Ben and I looked forward to being able to work year round in the vines- seeing them transform from nubby pruned stumps in winter to fruit bearing vines in the summer. So the question came back to me- why wasn't I outside working in the vines?
When we moved to Pouillé I started having some reservations. I didn't want to give up the things I loved doing- the blog, my podcast, writing articles- just to fit in. It was also important for me to maintain my independence and autonomy. Ben, who is friends with many winemakers and also really great at talking about wine, and passionate about tasting it, was obviously going to become deeply involved with winemaking. He even planned on enrolling in an organic winemaking course. I've always been supportive and excited about the prospect, and thought of taking on winemaking as a life choice we made together, but I never wanted to be known as Ben's girlfriend or a femme de vigneron (a winemaker's wife), which is a designation I hate and wish would disappear along with “housewife”.
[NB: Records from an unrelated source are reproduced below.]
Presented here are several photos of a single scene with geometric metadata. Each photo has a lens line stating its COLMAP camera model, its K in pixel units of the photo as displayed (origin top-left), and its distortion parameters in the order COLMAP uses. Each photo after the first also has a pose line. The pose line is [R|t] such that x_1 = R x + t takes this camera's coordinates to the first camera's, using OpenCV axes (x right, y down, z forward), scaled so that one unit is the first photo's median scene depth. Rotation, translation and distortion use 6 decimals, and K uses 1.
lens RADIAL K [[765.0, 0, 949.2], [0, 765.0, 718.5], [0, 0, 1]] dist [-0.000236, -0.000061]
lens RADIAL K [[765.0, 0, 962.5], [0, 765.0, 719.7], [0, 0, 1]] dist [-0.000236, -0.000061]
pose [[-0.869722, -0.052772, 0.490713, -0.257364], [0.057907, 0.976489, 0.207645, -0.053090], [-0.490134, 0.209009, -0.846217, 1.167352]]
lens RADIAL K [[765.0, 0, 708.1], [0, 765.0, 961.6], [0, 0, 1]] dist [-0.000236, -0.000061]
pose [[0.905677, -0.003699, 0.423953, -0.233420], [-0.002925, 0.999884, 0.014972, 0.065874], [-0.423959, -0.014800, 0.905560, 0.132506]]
Reading stories of women confronted with similar circumstances was helpful. I related to Molly Wizenberg in Delancey when she wrote about her hesitations to become involved with, and then later the challenges of working within, her husband's restaurant. It was a relief to feel like I wasn't alone in wanting to both share dreams, but also create distance, from my partner. But these reservations also inhibited me, leaving me inside looking out, instead of in the vines. And I love being in the vines.
It seemed a good time to get back out there. I sober texted Noëlla and asked if she needed any help. She's a winemaker, so of course the answer was “yes”. Their job never ends and it was time to fold the canes, or long branches of the vines, taming them with staples by attaching them to shin level wires.
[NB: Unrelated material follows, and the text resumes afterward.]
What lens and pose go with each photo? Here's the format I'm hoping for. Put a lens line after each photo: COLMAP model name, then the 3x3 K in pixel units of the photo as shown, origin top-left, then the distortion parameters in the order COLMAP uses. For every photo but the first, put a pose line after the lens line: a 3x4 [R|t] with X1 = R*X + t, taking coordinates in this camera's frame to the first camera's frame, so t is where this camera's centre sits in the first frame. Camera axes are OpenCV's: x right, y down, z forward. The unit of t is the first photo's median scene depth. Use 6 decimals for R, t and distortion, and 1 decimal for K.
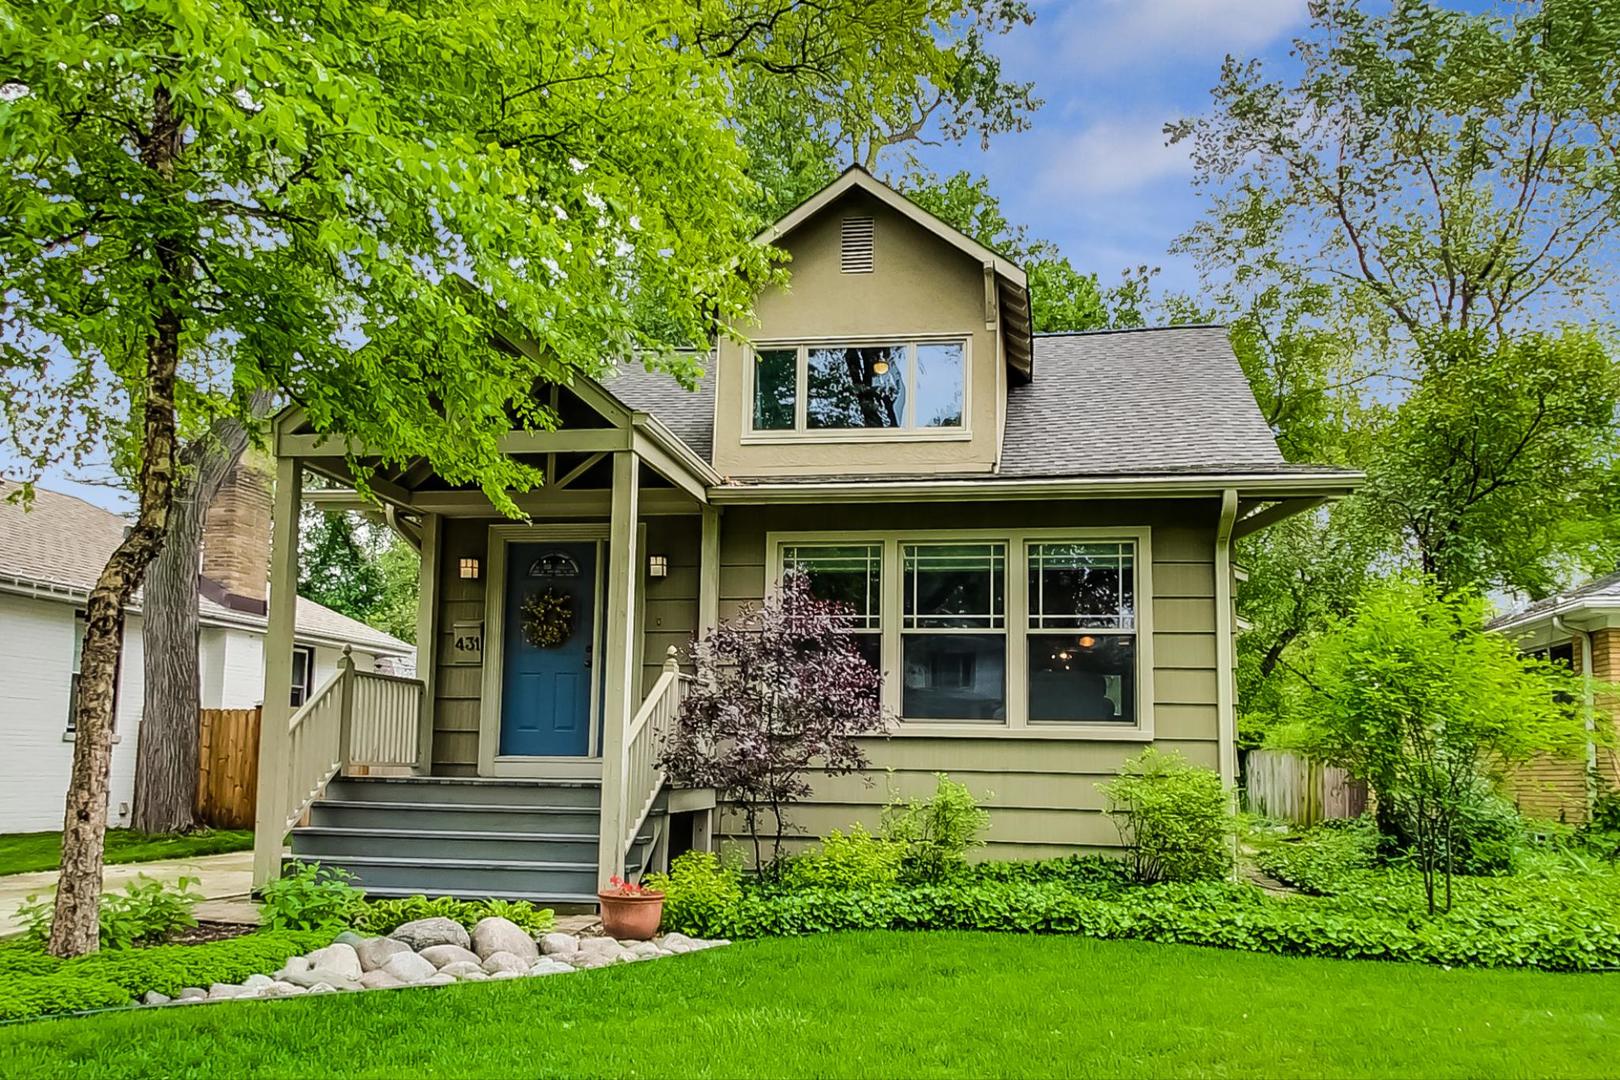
lens RADIAL K [[1332.9, 0, 811.1], [0, 1332.9, 550.4], [0, 0, 1]] dist [0.014796, 0.000041]
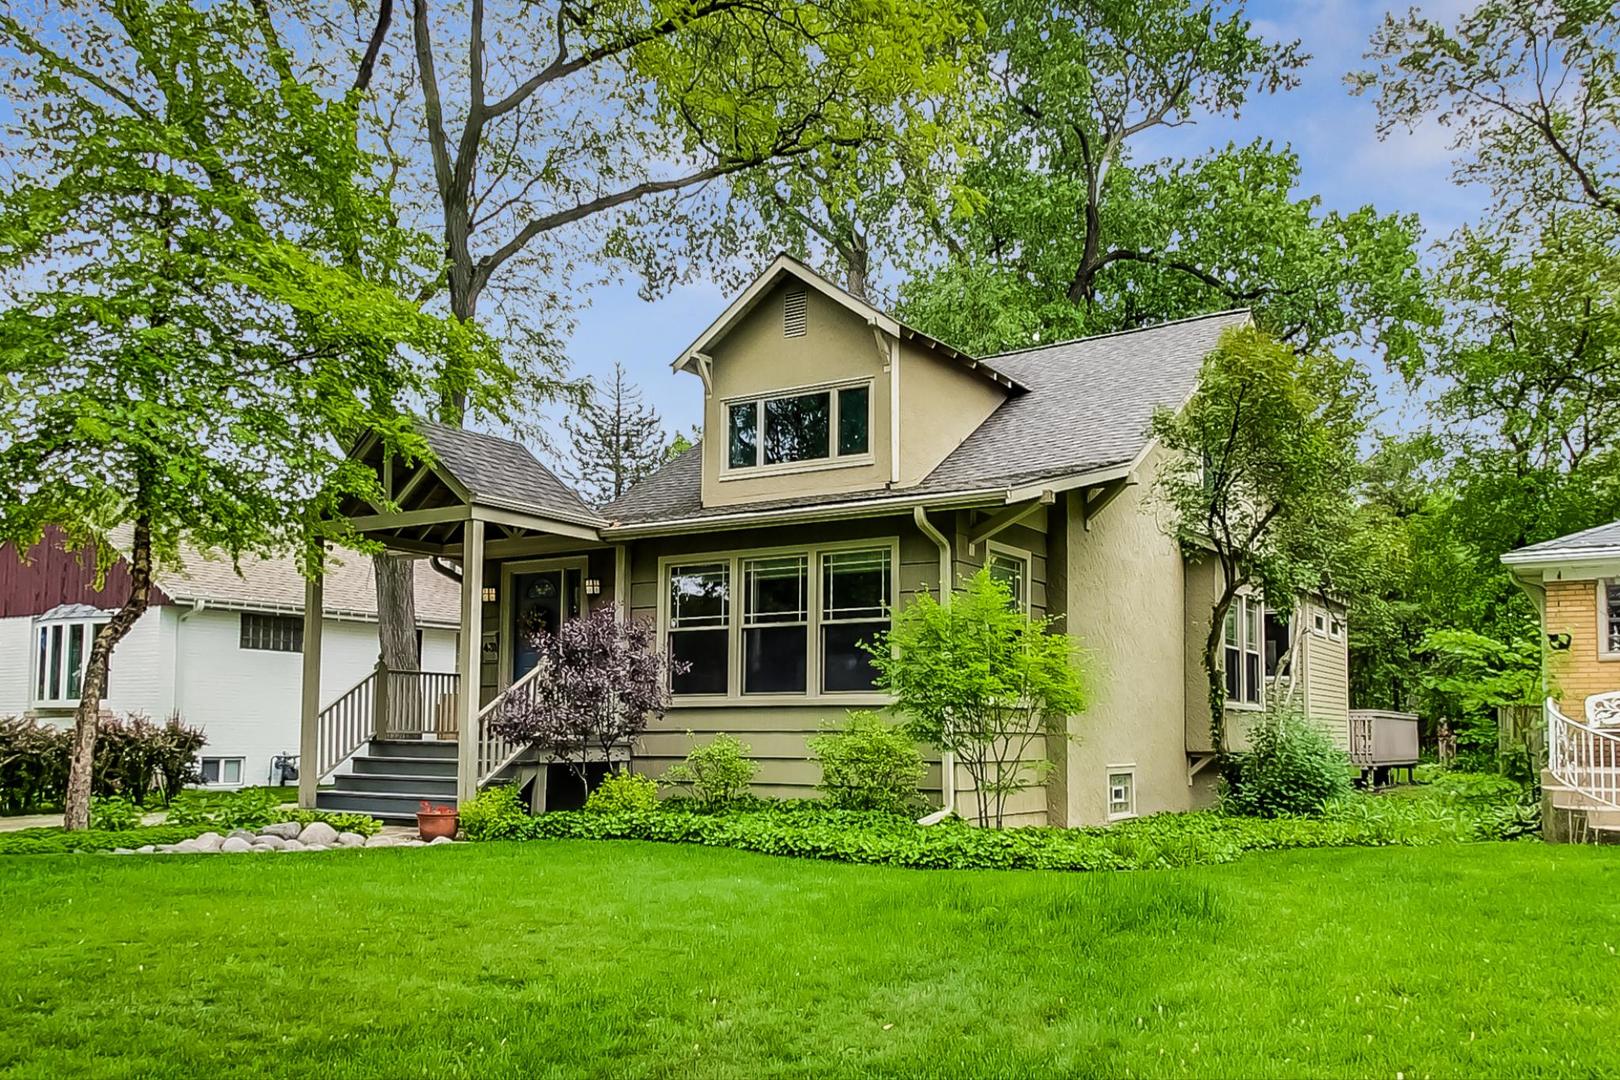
lens RADIAL K [[1332.9, 0, 809.2], [0, 1332.9, 533.3], [0, 0, 1]] dist [0.014796, 0.000041]
pose [[0.924620, -0.070938, -0.374227, 0.635204], [0.073002, 0.997294, -0.008678, -0.015535], [0.373830, -0.019295, 0.927296, -0.199041]]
Everything is better outside. A cup of coffee. The latest issue of the New Yorker. Anything done barefoot. And so much more is possible outside. A bike ride. A longer walk than you expected taking. Running into a neighbor or a friend. I knew all of these things before, in Paris I got outside often (never barefoot, but...). I biked everywhere, took the long way home when I walked, lingered in coffee shops as friends wandered in and out. But a cup of coffee can only last so long and a walk or a bike ride eventually brings you home.
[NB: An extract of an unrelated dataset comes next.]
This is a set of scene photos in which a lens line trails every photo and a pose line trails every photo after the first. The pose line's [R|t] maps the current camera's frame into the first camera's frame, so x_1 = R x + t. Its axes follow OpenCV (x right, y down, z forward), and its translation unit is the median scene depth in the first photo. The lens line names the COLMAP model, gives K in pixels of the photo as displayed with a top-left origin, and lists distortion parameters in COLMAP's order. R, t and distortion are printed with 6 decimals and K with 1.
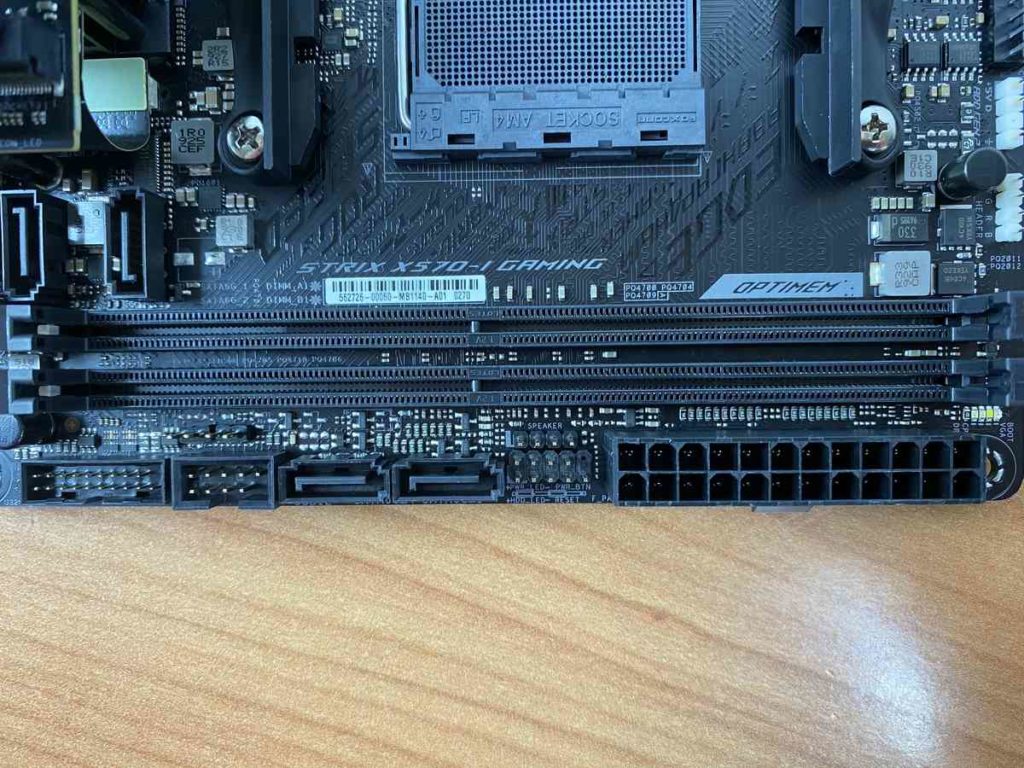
lens RADIAL K [[798.5, 0, 512.0], [0, 798.5, 384.0], [0, 0, 1]] dist [0.001844, -0.001787]
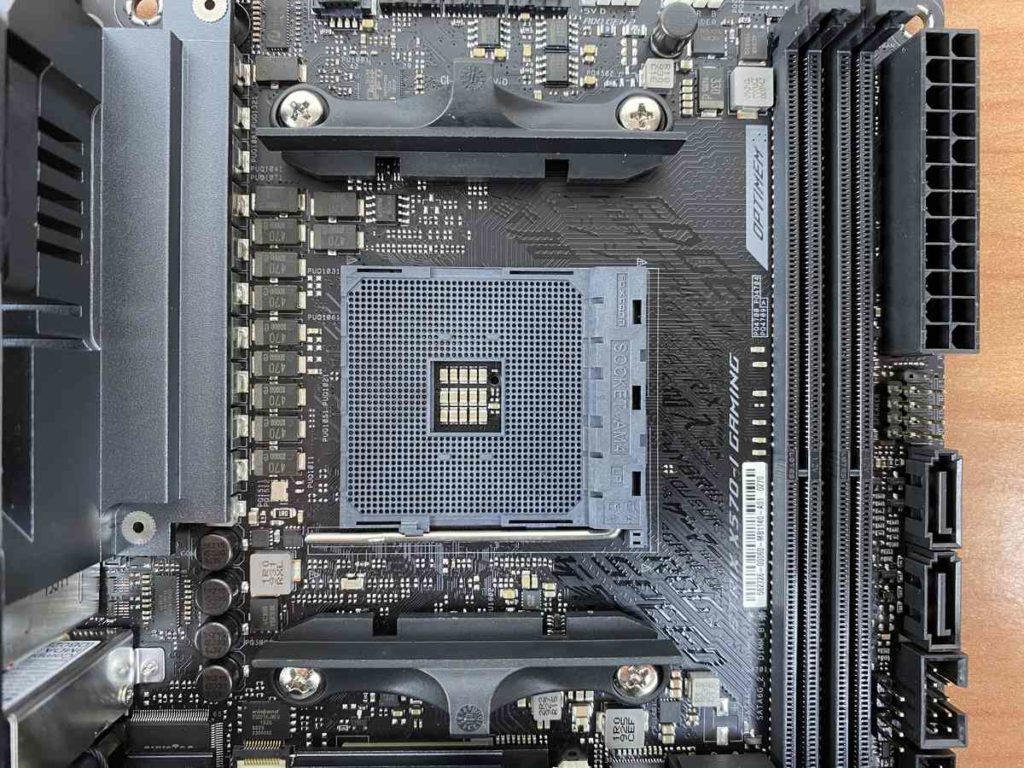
lens RADIAL K [[793.7, 0, 512.0], [0, 793.7, 384.0], [0, 0, 1]] dist [0.076128, -0.231506]
pose [[0.012381, -0.999613, 0.024909, 0.043184], [0.999731, 0.012863, 0.019295, -0.480191], [-0.019607, 0.024664, 0.999503, -0.101100]]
Working outside here in the vines, it means really being outside. Hopefully under the sun, sometimes in the rain, often with cold or wet hands. But wet hands aside, while I was spraying Noëlla's vines with sheep fat, basically a stroll with a cool Ghostbuster's accessory, I was working- but also wondering “what else would I even be doing right now?”
In Paris I'd be running around, stressed but smiling once I saw the Tati sign on the horizon and knew I was closing in on Boulevard Barbès. Or chatting with the guy who had been selling random things in his chaotic bazaar of a boutique across the street from me for 30 years, or maybe running into a friend if life made our paths collide. Living in a city teaches you how to live with others, really live together in a place where space is limited. But outside- the big, green, buttercup, mint, and clover outside- helps you learn to live with yourself. I think that's a lesson worth making compromises for.